Resealing/Rebuilding – We all know that resealed programs struggle with cost, integrity, and perception when it comes to some resealing agents. Our program is different in that we do not offer engine resealing. Why? Because a racer can purchase a brand new short block already sealed from a dealer for less than the cost of a rebuild. 

Equality – From the air/fuel ratio range, to the valve actuation, to compression ratio, to the exhaust velocity, to even the RPM range of the engine every racer is on the same playing field. 

Flexible ladder system – We offer a complete colored slide restriction system that instantly gives tracks a ladder system. The beauty of this program is that a family can uses the same engine and as their son or daughter grows; the next class is a $10 slide. The real beauty is that we are not changing the air/fuel ratio at all in our approach so the carburetor adjustment doesn’t change.”

I am sure you have been asked this but there is ALWAYS a way to get a performance gain, how has your program gone 8 years without the special cylinders and/or tuning becoming a necessity? “If I had a dollar for every time an engine right from the box ended up on the podium over the last 8 years I would be retired by now! (Laughing) Our biggest fight is educating racers away from the voodoo magic and pixy dust some tuners use to try and transfer dollars from your pocket to theirs as they pray on the fear of the unknown. The best way of doing this is by publicizing the fact that racers can win with an engine right out of the box.” 

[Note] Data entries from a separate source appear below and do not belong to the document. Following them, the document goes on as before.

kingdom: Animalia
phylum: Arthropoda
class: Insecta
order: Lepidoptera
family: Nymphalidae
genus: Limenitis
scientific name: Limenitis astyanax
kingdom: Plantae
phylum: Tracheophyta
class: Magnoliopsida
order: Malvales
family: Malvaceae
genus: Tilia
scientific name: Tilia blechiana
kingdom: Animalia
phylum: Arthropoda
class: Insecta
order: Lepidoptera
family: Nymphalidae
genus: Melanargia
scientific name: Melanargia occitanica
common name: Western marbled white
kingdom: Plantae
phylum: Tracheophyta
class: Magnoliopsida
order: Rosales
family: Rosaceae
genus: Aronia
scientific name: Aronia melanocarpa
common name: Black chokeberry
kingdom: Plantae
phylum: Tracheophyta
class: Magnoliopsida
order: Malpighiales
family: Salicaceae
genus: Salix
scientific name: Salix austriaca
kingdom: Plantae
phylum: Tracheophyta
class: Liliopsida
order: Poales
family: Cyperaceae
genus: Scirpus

How would you summarize the 206 program? “The 206 racing engine is a ‘reset’ button. At the end of the day we have to make this sport more accessible. While a lot of karting focus is at the top of the pyramid we have to build the base as big as we can because that’s what feeds all levels of karting. That is what leads to healthy clubs, series, dealers, and manufacturers. We have to get more people into the sport as well as keep people racing longer. To do that costs have to be controlled, complexity reduced, and as gatekeepers we have to understand that people leave busy lives and mechanical skillsets are becoming rarer and rarer. And most important people are having fun and that is what it’s all about!”

So do you see an opportunity for the Briggs 206 in Europe? “The 206 engine is a cost-effective opportunity to help clubs and series grow by appealing to a broader reach of potential racers. I had an e-mail from the president of Tri-C Karters in Southern California come in as I was responding to your questions. “We started with 4 – 206 entries in April (Round 1) and had 29 entries on October 1st with our last race coming up on October 29th. Quite frankly it has revitalized the club.” Their last race they ended up with 34 206 pilots. This is what motivates us. To see clubs growing, families coming together, memories made that will last a lifetime and most of all FUN returning!”

ABOUT BRIGGS AND STRATTON
Founded in 1908, Briggs & Stratton is the largest manufacturer of small gasoline engines, snow blowers, pressure washers, and generators in the world. With racing roots that date back into the early 1930’s racing is a DNA that can be seen in every engine we produce today. Briggs & Stratton Racing is a full-time division with dedicated manufacturing of engines engineered and tooled specifically for racing.